Temporal collaborative attention for wind power forecasting

Wind power serves as a clean and sustainable form of energy. However, its generation is fraught with variability and uncertainty, owing to the stochastic and dynamic characteristics of wind. Accurate forecasting of wind power is indispensable for the efficient planning, operation, and grid integration of wind energy systems. In this paper, we introduce a novel forecasting method termed Temporal Collaborative Attention (TCOAT). This data-driven approach is designed to capture both temporal and spatial dependencies in wind power generation data, as well as discern long-term and short-term patterns. Utilizing attention mechanisms, TCOAT dynamically adjusts the weights of each input variable and time step based on their contextual relevance for forecasting. Furthermore, the method employs collaborative attention units to assimilate directional and global information from the input data. It also explicitly models the interactions and correlations among different variables or time steps through the use of self-attention and cross-attention mechanisms. To integrate long-term and short-term information effectively, TCOAT incorporates a temporal fusion layer that employs concatenation and mapping operations, along with hierarchical feature extraction and aggregation.

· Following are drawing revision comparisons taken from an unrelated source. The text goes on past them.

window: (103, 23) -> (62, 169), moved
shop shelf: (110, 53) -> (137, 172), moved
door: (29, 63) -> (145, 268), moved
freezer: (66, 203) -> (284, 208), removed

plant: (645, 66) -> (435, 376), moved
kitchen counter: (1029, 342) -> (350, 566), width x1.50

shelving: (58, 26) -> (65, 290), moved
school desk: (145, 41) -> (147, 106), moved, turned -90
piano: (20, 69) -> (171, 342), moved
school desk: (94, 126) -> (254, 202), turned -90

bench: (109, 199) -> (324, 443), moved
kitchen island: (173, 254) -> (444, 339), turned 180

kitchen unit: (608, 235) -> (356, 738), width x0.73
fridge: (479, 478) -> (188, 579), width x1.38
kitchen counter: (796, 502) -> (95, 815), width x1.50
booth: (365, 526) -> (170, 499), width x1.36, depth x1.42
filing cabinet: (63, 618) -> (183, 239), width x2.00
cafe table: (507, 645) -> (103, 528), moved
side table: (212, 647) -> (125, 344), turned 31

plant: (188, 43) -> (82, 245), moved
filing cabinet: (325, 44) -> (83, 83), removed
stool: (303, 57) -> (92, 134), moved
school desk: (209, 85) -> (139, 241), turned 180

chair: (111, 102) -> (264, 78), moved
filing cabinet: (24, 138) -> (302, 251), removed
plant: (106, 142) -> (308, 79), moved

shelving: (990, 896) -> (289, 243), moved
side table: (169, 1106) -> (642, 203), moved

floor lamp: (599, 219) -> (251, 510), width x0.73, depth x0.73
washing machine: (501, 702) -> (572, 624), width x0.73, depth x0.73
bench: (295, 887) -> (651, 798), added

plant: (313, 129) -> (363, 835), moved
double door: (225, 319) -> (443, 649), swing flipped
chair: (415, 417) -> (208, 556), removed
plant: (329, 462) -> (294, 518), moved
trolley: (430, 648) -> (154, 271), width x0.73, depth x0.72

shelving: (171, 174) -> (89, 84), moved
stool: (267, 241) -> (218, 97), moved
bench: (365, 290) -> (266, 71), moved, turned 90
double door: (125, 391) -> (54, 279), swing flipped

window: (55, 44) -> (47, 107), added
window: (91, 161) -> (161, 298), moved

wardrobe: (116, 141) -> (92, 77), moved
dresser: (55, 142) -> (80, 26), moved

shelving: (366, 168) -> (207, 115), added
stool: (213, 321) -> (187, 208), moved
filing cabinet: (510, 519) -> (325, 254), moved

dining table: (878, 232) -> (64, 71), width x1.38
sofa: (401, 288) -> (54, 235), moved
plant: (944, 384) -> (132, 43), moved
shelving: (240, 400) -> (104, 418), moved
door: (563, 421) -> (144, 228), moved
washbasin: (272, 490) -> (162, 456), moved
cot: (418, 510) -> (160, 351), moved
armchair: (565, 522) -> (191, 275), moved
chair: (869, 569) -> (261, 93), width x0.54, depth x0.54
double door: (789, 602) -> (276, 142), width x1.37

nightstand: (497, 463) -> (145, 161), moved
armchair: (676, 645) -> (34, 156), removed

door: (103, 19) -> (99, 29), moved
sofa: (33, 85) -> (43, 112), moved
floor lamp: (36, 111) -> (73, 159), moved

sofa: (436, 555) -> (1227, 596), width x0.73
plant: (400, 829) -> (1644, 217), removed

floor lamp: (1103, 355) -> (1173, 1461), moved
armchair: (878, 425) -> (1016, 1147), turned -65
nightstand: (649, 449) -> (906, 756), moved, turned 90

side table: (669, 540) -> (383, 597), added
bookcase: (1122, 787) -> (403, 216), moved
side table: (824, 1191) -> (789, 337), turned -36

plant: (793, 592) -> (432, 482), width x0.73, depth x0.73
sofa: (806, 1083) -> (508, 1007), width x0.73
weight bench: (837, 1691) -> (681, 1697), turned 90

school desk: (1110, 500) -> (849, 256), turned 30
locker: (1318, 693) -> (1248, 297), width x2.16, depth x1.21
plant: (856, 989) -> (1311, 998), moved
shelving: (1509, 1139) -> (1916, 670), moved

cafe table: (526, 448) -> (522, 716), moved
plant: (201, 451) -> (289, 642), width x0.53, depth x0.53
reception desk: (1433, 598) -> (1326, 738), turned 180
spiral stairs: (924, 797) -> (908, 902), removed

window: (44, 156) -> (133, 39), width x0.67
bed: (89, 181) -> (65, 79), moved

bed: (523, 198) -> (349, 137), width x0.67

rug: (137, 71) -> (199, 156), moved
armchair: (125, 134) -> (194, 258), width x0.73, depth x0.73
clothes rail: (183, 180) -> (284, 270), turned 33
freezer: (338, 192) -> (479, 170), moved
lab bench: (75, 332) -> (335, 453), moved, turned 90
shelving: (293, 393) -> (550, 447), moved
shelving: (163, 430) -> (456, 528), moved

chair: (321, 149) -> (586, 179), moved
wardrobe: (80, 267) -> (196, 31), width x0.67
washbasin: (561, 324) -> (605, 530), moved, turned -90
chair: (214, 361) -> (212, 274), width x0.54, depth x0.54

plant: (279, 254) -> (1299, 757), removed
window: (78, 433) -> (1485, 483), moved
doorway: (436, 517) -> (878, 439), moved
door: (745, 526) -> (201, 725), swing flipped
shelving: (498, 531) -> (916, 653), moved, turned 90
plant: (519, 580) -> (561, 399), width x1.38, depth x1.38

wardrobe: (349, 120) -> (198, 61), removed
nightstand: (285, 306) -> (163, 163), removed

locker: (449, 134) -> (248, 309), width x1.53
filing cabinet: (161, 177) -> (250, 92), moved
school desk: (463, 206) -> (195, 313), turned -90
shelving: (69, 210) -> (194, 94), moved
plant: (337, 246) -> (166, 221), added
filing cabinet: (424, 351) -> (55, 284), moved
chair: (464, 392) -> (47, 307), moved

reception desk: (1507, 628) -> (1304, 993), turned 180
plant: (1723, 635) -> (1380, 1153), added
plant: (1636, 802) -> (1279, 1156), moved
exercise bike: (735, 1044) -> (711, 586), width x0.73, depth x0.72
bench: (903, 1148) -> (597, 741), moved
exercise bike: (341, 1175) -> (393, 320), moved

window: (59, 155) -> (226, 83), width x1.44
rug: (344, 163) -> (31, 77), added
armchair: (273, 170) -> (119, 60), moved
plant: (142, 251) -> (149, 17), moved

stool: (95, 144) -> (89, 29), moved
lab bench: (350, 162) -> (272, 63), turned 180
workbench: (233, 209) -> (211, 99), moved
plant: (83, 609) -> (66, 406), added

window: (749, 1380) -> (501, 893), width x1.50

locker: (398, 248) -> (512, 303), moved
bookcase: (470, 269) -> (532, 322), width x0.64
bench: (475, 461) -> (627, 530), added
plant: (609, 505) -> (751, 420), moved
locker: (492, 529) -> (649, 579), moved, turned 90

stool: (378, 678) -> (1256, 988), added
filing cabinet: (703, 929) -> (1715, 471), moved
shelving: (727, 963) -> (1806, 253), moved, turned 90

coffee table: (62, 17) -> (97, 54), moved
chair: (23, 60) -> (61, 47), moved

We validate the efficacy of TCOAT through extensive experiments on a real-world wind power generation dataset from Greece and compare its performance against twenty-two state-of-the-art methods. Experimental results demonstrate that TCOAT outperforms existing methods in terms of both accuracy and robustness in wind power forecasting. Moreover, we conduct a generality study on an additional real-world dataset from a different climate condition and wind power characteristics. The results show that TCOAT can achieve comparable or better performance than the state-of-the-art methods, confirming the generalization ability of TCOAT.